== Activity list ==
1. Rewrite the paragraph in the Arctic synopsis that begins "Alongside the winners" as a short bulleted list that keeps its main facts.
2. Name every country or territory that the Arctic synopsis says controls areas around the Arctic Ocean.
3. Reproduce everything in the Arctic synopsis from "Alongside the winners" down to "by different creatures.", word for word.

== Supplied text ==
Synopses & Reviews
An eye-opening look at the winners and losers in the high-stakes story of Arctic transformation, from nations to natives to animals to the very landscape itself
The Arctic—like the canary in the coal mine—has reacted more quickly and dramatically to global warming than many had anticipated. Hundreds of scientists are urgently trying to predict just how the Arctic will change and how those changes will in turn affect the rest of the planet. But plenty of other people, driven by profit rather than data, are interested as well. The riches of the worlds last virgin territory have spurred the reawakening of old geopolitical rivalries. The United States, Canada, Russia, Norway, and the Danish territory of Greenland all control areas around the Arctic Ocean. We face a new era of oil rigs and drill ships, of tankers taking shortcuts from Yokohama to Rotterdam, as well as a potential fight over the Arctics treasures.
Alongside the winners from an open Arctic sea are the many losers, from the nomadic reindeer herders of Siberia and Scandinavia to the Inuit hunters of Alaska, Greenland, and Canada. Other creatures that rely on the vast expanses of sea ice, including seals, birds, and whales—and the ecosystems within which they live—may disappear to be replaced by different creatures.

== Raw data ==

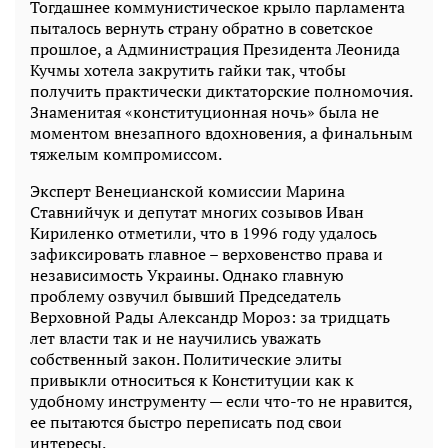
Тогдашнее коммунистическое крыло парламента
пыталось вернуть страну обратно в советское
прошлое, а Администрация Президента Леонида
Кучмы хотела закрутить гайки так, чтобы
получить практически диктаторские полномочия.
Знаменитая «конституционная ночь» была не
моментом внезапного вдохновения, а финальным
тяжелым компромиссом.
Эксперт Венецианской комиссии Марина
Ставнийчук и депутат многих созывов Иван
Кириленко отметили, что в 1996 году удалось
зафиксировать главное – верховенство права и
независимость Украины. Однако главную
проблему озвучил бывший Председатель
Верховной Рады Александр Мороз: за тридцать
лет власти так и не научились уважать
собственный закон. Политические элиты
привыкли относиться к Конституции как к
удобному инструменту — если что-то не нравится,
ее пытаются быстро переписать под свои
интересы.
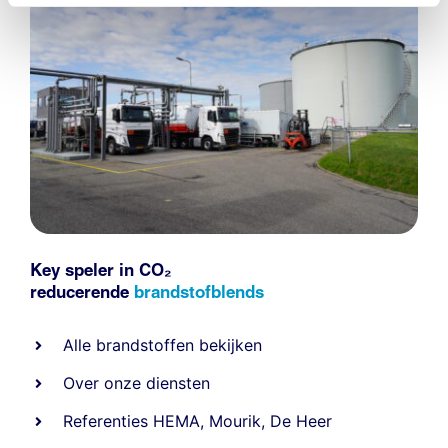
Key speler in CO₂
reducerende
brandstofblends
Alle
brandstoffen
bekijken
Over onze diensten
Referenties
HEMA
,
Mourik
,
De Heer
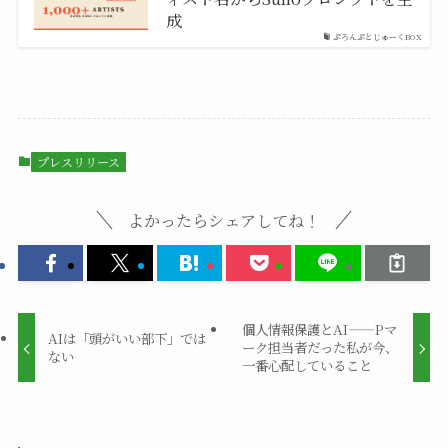
成
ぷろんぷとじゅーくBOX
プレスリリース
よかったらシェアしてね！
個人情報保護とAI——Pマ
AIは「頭がいい部下」では
ーク担当者だった私が今、
ない
一番心配していること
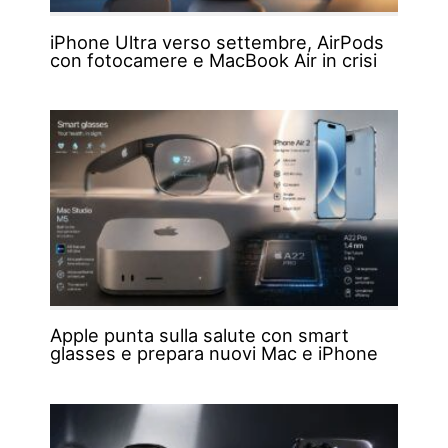
iPhone Ultra verso settembre, AirPods
con fotocamere e MacBook Air in crisi
Apple punta sulla salute con smart
glasses e prepara nuovi Mac e iPhone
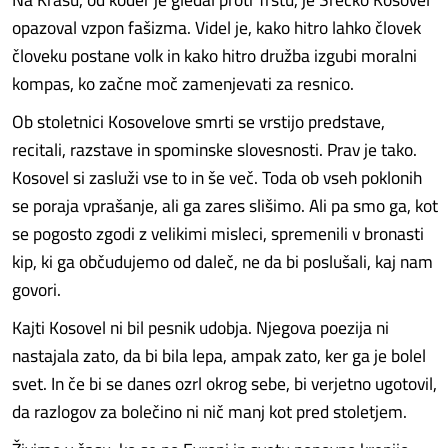
opazoval vzpon fašizma. Videl je, kako hitro lahko človek
človeku postane volk in kako hitro družba izgubi moralni
kompas, ko začne moč zamenjevati za resnico.
Ob stoletnici Kosovelove smrti se vrstijo predstave,
recitali, razstave in spominske slovesnosti. Prav je tako.
Kosovel si zasluži vse to in še več. Toda ob vseh poklonih
se poraja vprašanje, ali ga zares slišimo. Ali pa smo ga, kot
se pogosto zgodi z velikimi misleci, spremenili v bronasti
kip, ki ga občudujemo od daleč, ne da bi poslušali, kaj nam
govori.
Kajti Kosovel ni bil pesnik udobja. Njegova poezija ni
nastajala zato, da bi bila lepa, ampak zato, ker ga je bolel
svet. In če bi se danes ozrl okrog sebe, bi verjetno ugotovil,
da razlogov za bolečino ni nič manj kot pred stoletjem.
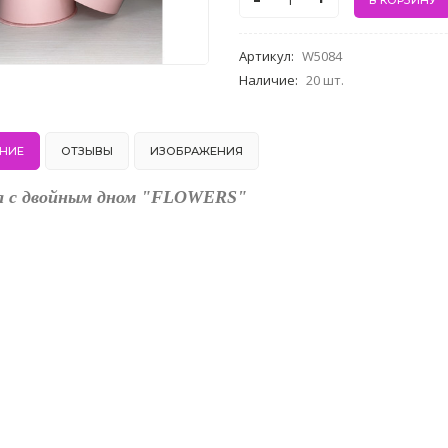
-
+
Артикул
:
W5084
Наличие
:
20 шт.
НИЕ
ОТЗЫВЫ
ИЗОБРАЖЕНИЯ
а с двойным дном "FLOWERS"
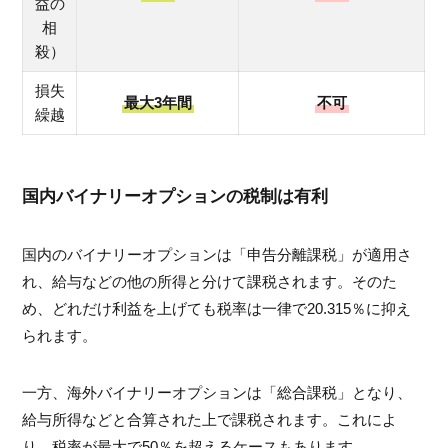
益の
相
殺）
損失
最大3年間
不可
繰越
国内バイナリーオプションの税制は有利
国内のバイナリーオプションは「申告分離課税」が適用さ
れ、給与などの他の所得と分けて課税されます。そのた
め、どれだけ利益を上げても税率は一律で20.315％に抑え
られます。
一方、海外バイナリーオプションは「総合課税」となり、
給与所得などと合算された上で課税されます。これによ
り、税率が最大で50％を超えるケースもあります。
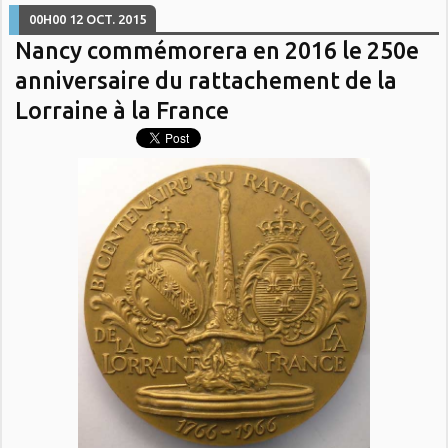
00H00
12
OCT. 2015
Nancy commémorera en 2016 le 250e
anniversaire du rattachement de la
Lorraine à la France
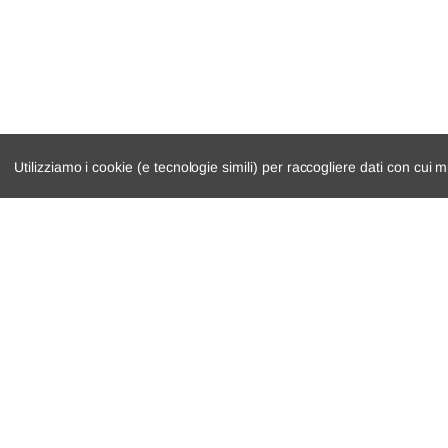
Utilizziamo i cookie (e tecnologie simili) per raccogliere dati con cui m
catalogo ricambi
cambio e trasmi
veicoli per ricambi
demolizioni
motore
condizioni di ven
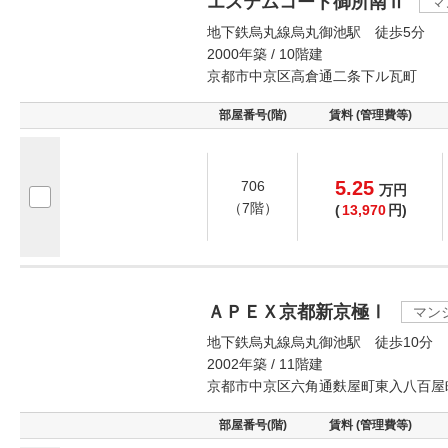
エステムコート御所南Ⅱ
マ
地下鉄烏丸線烏丸御池駅 徒歩5分
2000年築 / 10階建
京都市中京区高倉通二条下ル瓦町
部屋番号(階)
賃料 (管理費等)
5.25
706
万
円
（7階）
(
13,970
円)
ＡＰＥＸ京都新京極Ⅰ
マン
地下鉄烏丸線烏丸御池駅 徒歩10分
2002年築 / 11階建
京都市中京区六角通麩屋町東入八百屋
部屋番号(階)
賃料 (管理費等)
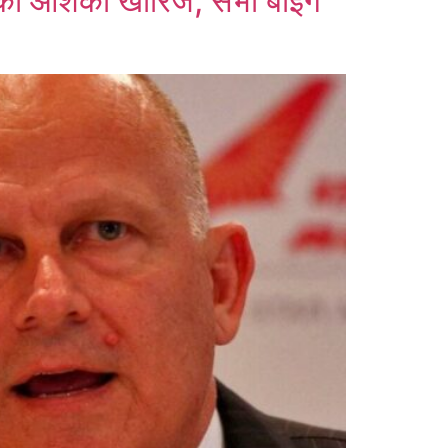
की आशंका खारिज, सभी बोइंग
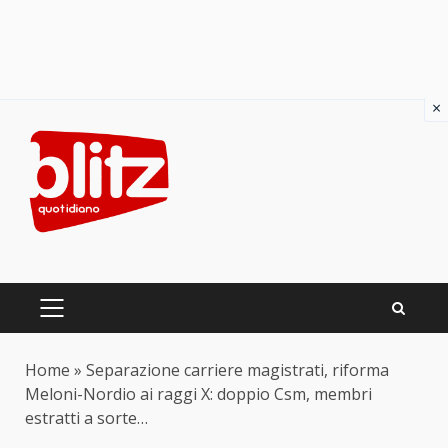
×
Skip
to
content
PRIMARY
MENU
Home
»
Separazione carriere magistrati, riforma
Meloni-Nordio ai raggi X: doppio Csm, membri
estratti a sorte…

== Exercise solutions ==
1.
- An open Arctic sea has many losers as well as winners.
- Among the losers are the nomadic reindeer herders of Siberia and Scandinavia.
- The Inuit hunters of Alaska, Greenland, and Canada are also among them.
- Seals, birds, whales, and other creatures that rely on the sea ice, along with their ecosystems, may disappear.
- Different creatures may replace them.

2.
- The United States
- Canada
- Russia
- Norway
- Greenland (a Danish territory)

3.
Alongside the winners from an open Arctic sea are the many losers, from the nomadic reindeer herders of Siberia and Scandinavia to the Inuit hunters of Alaska, Greenland, and Canada. Other creatures that rely on the vast expanses of sea ice, including seals, birds, and whales—and the ecosystems within which they live—may disappear to be replaced by different creatures.